Metrolab Blog

Physical kilogram is officially dead

Definitions of four basic scientific units, including the kilogram and the kelvin, now rely on fundamental constants rather than arbitrary measures.

Revised definitions for four scientific units — the kilogram, the kelvin, the ampere and the mole — come into force today. The change, decided last year, means that all the base units of the International System of Units (SI) are now defined according to fixed fundamental constants of nature, rather than by a physical object or arbitrary reference.

The NIST-4 watt balance is contributing to an international effort to define all base measurement units.

A device known as a Kibble balance will now be used to define masses.Credit: Curt Suplee/NIST

The shift, which metrologists have been working on for decades, marks the biggest shake up to SI units since 1875. But it will be most transformational for the kilogram. Until World Metrology Day on 20 May, every mass in the world was calibrated against a lump of platinum and iridium that resides in a vault near Paris. However, this mass, which has defined the kilogram since 1889, is vulnerable to wear and tear, making it a potentially unstable reference.
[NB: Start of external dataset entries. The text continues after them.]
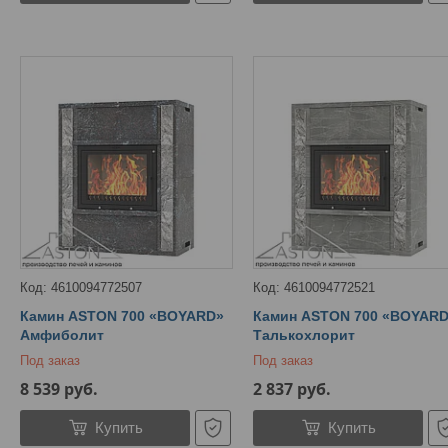
4610094772507
4610094772521
Камин ASTON 700 «BOYARD»
Камин ASTON 700 «BOYAR
Амфиболит
Талькохлорит
Под заказ
Под заказ
8 539
руб.
2 837
руб.
Купить
Купить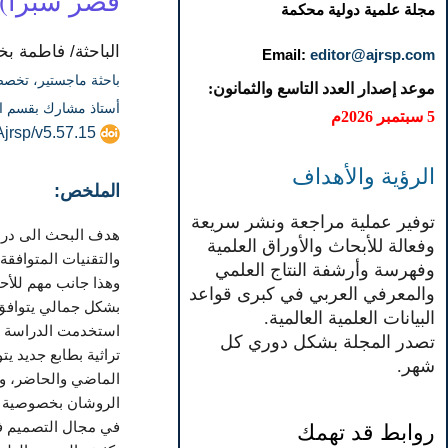
قصر شبرا)
مجلة علمية دولية محكمة
الباحثة/ فاطمة ب
Email:
editor@ajrsp.com
باحثة ماجستير، تخصص
موعد إصدار العدد التاسع والثمانون:
أستاذ مشارك بقسم ال
5 سبتمبر 2026م
Ajrsp/v5.57.15
الرؤية والأهداف
الملخص:
توفير عملية مراجعة ونشر سريعة
هدف البحث الى دراسة
وفعالة للأبحاث والأوراق العلمية
والتقنيات المتوافق
وفهرسة وأرشفة النتاج العلمي
وهذا جانب مهم للأحد
والمعرفي العربي في كبرى قواعد
البيانات العلمية العالمية.
استخدمت الدراسة ال
تصدر المجلة بشكل دوري كل
تراثية بطابع جديد ي
شهر.
الماضي والحاضر، وا
الروشان بخصوصية و
روابط قد تهمك
في مجال التصميم في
Now, the kilogram will be derived through an experiment that uses a fixed value of Planck’s constant. In one method, a device known as a Kibble balance generates an electromagnetic force that is balanced against a mass. Planck’s constant is used to derive the magnitude of the electromagnetic force, which in turn is used to calculate the mass (Planck’s constant defines the size of packets of energy at the quantum scale, with exquisite precision). The ampere, the kelvin and the mole will be redefined using other experiments.

The three other basic SI units — the second, the metre and the candela — are already based on constants. For example, since 1983, the metre has been defined according to the speed of light: one metre is the distance light travels in a vacuum in 1/299,792,458 seconds.

Today’s redefinition allows any laboratory with suitably precise equipment to define the kilogram from scratch. By relating the definition to a constant, through an experiment, rather than to an arbitrarily sized object, it also means that scientists can work at the highest level of precisionon any scale, without losing accuracy.

Government representatives from around the world voted unanimously for the revamp in November last year at the General Conference on Weights and Measures in Versailles, France.

The change also means that the constants on which the new definitions rely — the charge of the electron for the ampere, Avogadro’s constant for the mole, Boltzmann’s constant for the kelvin and Planck’s constant for the kilogram — are from today fixed values with zero uncertainty.